** WHAT IS NEEDED **
Rewrite each listing below with "image" swapped for "scan" and everything else left unchanged.

== SUPPLIED DATA

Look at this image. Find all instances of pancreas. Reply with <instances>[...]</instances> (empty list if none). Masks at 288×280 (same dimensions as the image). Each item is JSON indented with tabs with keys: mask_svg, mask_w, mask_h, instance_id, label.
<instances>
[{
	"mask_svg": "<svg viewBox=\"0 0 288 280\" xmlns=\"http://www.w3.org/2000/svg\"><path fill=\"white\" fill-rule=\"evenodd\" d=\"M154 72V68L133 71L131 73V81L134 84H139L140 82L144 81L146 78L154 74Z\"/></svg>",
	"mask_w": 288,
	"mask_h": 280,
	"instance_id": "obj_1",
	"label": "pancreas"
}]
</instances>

====

** WRITTEN ANSWER **
Look at this scan. Find all instances of pancreas. Reply with <instances>[...]</instances> (empty list if none). Masks at 288×280 (same dimensions as the scan). Each item is JSON indented with tabs with keys: mask_svg, mask_w, mask_h, instance_id, label.
<instances>
[{
	"mask_svg": "<svg viewBox=\"0 0 288 280\" xmlns=\"http://www.w3.org/2000/svg\"><path fill=\"white\" fill-rule=\"evenodd\" d=\"M154 72V68L133 71L131 73V81L134 84H139L140 82L144 81L146 78L154 74Z\"/></svg>",
	"mask_w": 288,
	"mask_h": 280,
	"instance_id": "obj_1",
	"label": "pancreas"
}]
</instances>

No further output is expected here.